* ESTRATTO DELLA PAGINA:
(di Elisabetta Ambrosi – Il Fatto Quotidiano) – Ha detto di essere stato frainteso e si è scusato, Andrea Bocelli, che lunedì ha deciso di partecipare al convegno, organizzato in Senato da Vittorio Sgarbi, “Covid-19 in Italia, tra informazione, scienza e diritti”. Un titolo tanto pomposo quanto falso, che avrebbe potuto tradursi tranquillamente con “non ci dovete rompere le palle, evviva la movida”, come i presenti hanno poi esplicitato.

Le parole del tenore hanno ben espresso il primo livello di una visione negazionista sul virus: siccome Bocelli “non ha conosciuto nessuno andato in terapia intensiva e dopo i maxi festeggiamenti per la Coppa Italia a Napoli non è successo niente” il Covid-19 non può essere così grave.

In breve, la mia visione soggettiva è la realtà oggettiva. Se io non lo vedo, non c’è.

Esiste però un secondo livello di negazionismo, molto più subdolo e pericoloso, quello di giornalisti come Nicola Porro. Che addirittura si è appellato a Popper per rivendicare il suo cavallo di battaglia sempre uguale, sia sul Covid-19 come sul cambiamento climatico: chi mette in discussione il pensiero dominante, anche scientifico, sta sullo stesso piano del pensiero dominante, sia pure la maggioranza assoluta degli scienziati.

Si tratta di due opinioni, eguali e legittime. Peccato che “la verità scientifica non si fa mai con un solo articolo. E per questo 99-1 non è uguale a 50-50”, spiega Giorgio Vacchiano, ricercatore esperto di foreste e clima.

“È come una misura. Se 100 persone misurano la tua altezza otterranno risultati diversi, ma la tua altezza è una sola. Se su 100 misure 99 convergono è probabile che la tua altezza sia quella. L’esistenza di uno studio che giunge a conclusioni differenti non è mai abbastanza per smentire i 99 a favore”.

E poi c’è un terzo livello, ancora più infame, cioè l’uso politico del negazionismo, quello di un Salvini che decide di non mettersi più la mascherina.

* ESTRATTI DELLE VOCI:
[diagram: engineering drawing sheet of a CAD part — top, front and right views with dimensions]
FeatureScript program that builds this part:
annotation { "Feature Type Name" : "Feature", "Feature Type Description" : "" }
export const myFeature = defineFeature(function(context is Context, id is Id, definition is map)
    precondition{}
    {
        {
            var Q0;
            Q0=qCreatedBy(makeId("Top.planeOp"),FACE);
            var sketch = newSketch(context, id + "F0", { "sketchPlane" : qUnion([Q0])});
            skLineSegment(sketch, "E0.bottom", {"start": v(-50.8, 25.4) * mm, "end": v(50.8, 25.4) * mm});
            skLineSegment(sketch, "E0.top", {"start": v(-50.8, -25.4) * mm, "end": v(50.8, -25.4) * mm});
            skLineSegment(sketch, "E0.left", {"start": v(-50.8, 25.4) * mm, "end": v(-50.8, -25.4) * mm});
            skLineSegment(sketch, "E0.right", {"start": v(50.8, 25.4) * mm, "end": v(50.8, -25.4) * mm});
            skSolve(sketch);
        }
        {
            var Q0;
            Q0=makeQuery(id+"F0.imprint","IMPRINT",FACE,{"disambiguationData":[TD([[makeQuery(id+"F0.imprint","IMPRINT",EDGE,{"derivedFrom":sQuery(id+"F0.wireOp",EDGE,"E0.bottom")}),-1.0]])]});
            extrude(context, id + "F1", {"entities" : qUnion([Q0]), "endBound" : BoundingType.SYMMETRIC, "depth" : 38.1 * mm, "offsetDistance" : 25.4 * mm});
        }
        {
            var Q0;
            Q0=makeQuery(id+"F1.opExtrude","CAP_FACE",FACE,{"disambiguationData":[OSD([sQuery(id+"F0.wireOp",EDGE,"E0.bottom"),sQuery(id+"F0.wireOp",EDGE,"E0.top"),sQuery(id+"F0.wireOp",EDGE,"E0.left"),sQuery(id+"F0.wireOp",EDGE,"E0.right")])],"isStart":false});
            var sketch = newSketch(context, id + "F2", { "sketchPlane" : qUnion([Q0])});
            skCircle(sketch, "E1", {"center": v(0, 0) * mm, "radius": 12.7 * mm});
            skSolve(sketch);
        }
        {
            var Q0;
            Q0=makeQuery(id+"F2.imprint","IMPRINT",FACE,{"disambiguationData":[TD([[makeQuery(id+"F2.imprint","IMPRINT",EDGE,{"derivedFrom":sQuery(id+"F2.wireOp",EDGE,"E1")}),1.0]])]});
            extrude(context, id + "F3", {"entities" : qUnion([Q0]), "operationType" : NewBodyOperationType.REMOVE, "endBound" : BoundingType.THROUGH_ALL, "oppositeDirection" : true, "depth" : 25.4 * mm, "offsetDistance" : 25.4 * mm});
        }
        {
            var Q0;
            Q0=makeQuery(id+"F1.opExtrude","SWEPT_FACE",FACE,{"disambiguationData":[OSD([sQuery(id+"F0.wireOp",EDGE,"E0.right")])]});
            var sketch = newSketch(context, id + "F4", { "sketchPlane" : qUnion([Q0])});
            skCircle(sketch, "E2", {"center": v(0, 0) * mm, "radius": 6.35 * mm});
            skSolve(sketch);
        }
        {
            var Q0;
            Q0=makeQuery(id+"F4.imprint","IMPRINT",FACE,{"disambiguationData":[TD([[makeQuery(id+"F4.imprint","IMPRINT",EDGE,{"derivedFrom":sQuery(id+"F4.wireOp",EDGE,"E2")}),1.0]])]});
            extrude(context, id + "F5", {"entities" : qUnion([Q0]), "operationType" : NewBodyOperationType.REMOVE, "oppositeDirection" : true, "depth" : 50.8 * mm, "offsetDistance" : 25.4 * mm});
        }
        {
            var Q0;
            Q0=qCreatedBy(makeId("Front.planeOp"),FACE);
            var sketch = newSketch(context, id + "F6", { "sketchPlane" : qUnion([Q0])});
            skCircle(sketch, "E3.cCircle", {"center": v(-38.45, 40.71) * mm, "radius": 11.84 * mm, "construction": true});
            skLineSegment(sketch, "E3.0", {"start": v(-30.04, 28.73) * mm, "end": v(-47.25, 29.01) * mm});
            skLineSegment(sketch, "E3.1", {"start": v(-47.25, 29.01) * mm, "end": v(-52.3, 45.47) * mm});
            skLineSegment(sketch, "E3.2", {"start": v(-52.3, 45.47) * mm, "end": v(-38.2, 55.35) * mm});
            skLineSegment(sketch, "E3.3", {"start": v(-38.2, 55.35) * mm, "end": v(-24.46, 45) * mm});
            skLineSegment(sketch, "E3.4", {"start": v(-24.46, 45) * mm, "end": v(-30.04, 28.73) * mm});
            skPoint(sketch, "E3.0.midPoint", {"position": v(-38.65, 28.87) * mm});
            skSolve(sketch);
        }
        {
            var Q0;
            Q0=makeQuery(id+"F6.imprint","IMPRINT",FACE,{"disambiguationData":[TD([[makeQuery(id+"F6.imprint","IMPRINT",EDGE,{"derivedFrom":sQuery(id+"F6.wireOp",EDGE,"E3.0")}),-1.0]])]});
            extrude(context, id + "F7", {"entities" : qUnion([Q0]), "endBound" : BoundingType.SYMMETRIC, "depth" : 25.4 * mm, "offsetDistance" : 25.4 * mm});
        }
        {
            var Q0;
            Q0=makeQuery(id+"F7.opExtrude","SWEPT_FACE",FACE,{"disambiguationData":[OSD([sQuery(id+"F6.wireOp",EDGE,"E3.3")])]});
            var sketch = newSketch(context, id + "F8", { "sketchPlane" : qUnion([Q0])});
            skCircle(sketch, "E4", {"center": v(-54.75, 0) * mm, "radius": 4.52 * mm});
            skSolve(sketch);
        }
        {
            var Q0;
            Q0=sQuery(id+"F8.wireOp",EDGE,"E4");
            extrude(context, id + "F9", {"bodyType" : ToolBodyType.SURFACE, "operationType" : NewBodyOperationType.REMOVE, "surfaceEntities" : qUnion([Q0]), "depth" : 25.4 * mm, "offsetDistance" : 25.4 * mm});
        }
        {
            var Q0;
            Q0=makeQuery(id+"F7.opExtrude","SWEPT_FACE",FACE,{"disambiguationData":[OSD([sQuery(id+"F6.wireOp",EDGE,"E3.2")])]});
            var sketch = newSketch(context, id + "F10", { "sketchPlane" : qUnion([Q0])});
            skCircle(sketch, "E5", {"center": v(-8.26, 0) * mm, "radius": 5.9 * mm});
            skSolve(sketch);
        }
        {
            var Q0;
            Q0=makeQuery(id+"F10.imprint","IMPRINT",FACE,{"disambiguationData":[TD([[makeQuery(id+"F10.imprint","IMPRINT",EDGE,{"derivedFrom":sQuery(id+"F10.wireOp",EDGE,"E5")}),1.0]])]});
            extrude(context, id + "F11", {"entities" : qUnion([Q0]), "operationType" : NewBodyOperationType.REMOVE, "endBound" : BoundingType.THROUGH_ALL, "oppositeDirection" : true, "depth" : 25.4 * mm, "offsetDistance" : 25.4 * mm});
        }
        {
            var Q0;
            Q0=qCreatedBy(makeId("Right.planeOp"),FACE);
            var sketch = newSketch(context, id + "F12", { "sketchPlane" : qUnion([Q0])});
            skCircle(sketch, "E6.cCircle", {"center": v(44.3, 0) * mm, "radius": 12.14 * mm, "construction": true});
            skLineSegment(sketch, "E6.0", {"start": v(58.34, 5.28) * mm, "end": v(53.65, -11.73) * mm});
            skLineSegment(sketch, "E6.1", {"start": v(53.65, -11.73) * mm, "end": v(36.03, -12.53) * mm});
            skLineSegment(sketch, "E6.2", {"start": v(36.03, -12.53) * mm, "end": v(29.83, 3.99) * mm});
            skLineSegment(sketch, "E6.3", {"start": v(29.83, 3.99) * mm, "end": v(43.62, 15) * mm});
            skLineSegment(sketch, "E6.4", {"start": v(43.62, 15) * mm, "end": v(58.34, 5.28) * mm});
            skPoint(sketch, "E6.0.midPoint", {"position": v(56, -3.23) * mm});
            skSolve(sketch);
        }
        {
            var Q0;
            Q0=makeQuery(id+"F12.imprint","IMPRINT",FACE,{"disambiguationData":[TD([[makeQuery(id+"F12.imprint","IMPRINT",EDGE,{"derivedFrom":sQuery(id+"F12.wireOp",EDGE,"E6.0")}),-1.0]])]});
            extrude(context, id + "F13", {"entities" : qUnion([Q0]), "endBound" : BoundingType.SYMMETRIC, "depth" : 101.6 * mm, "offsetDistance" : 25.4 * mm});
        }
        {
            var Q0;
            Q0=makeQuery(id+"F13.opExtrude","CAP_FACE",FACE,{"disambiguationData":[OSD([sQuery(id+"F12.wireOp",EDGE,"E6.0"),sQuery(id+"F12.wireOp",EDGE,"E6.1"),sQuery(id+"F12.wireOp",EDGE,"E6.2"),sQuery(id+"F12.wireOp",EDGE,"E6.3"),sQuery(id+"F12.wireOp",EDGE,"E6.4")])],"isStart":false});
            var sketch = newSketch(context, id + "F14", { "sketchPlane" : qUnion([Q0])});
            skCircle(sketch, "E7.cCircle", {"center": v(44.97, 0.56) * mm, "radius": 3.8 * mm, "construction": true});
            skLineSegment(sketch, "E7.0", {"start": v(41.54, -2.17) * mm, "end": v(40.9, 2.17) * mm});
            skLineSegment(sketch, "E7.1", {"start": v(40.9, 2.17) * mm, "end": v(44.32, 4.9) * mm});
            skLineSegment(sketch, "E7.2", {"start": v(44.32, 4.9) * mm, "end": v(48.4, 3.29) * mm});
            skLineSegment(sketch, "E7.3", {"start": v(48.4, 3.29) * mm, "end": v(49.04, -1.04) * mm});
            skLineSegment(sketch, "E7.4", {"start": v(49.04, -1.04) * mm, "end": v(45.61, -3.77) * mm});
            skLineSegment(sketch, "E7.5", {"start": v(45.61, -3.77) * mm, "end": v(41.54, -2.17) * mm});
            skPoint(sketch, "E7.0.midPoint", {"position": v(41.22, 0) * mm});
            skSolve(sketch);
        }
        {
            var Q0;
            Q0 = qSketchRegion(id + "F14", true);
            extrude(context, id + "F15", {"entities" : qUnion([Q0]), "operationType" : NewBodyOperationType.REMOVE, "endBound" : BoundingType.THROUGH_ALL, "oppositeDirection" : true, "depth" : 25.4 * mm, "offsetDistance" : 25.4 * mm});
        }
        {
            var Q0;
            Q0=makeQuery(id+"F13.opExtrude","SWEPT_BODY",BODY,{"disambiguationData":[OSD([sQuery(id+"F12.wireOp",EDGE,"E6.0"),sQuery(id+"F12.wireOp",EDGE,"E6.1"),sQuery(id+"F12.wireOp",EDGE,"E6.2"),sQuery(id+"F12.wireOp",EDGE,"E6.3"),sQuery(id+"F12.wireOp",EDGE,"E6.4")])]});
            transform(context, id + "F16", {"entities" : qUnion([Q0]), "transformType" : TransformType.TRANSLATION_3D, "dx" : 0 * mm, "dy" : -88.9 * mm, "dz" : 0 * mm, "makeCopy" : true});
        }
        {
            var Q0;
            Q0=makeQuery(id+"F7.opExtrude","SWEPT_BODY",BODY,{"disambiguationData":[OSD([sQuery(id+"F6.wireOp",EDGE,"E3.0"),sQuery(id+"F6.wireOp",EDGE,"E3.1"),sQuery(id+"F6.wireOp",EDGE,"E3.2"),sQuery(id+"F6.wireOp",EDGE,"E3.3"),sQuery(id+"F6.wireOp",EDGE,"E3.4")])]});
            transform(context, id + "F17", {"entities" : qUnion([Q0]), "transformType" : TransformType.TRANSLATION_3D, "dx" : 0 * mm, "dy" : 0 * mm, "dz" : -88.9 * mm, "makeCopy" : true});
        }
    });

* COSA FARAI:
1. Nell'articolo sul negazionismo, chi ha organizzato il convegno in Senato a cui ha partecipato Bocelli?
2. Riprendi l'articolo sul negazionismo e proseguilo a partire dalla sua ultima frase.

* RISPOSTE NUMERATE:
1. Vittorio Sgarbi.

2.
Come spiega, tra gli altri, il sociologo Keith Kahn-Harris, il negazionismo, a differenza della semplice negazione, non si limita a rimuovere la realtà, ma ne costruisce una alternativa.

Un conto dunque è chi ha un rifiuto psicologico nell’accettare la pandemia, o il riscaldamento globale, un conto è la decisione politica di ignorarla.

La cosa più grave, di cui poco si parla, sono le conseguenze di questa scelta sciagurata: sono infatti i più fragili a fare le spese del negazionismo giornalistico e politico, in questo caso i colpiti gravemente dal virus così come dalla crisi climatica. Sarebbe stato forse meglio allora cambiare il titolo del convegno in “Covid-19, la nostra libertà, la vostra fine”.

O meglio ancora: “La nostra libertà, la nostra fine”, visto che le scelte sanitarie e climatiche ricadono anche su chi le fa. Ma vai a farlo capire a chi in Senato ci è andato per rivendicare, come ha fatto sempre Porro, il diritto all’aperitivo dei ragazzini e cioè, in fondo, di se stessi.

Intanto, avanza un dubbio: ma l’Ordine dei giornalisti non ha nulla da dire su chi nega la pericolosità del Covid-19 e al tempo stesso l’esistenza del riscaldamento globale?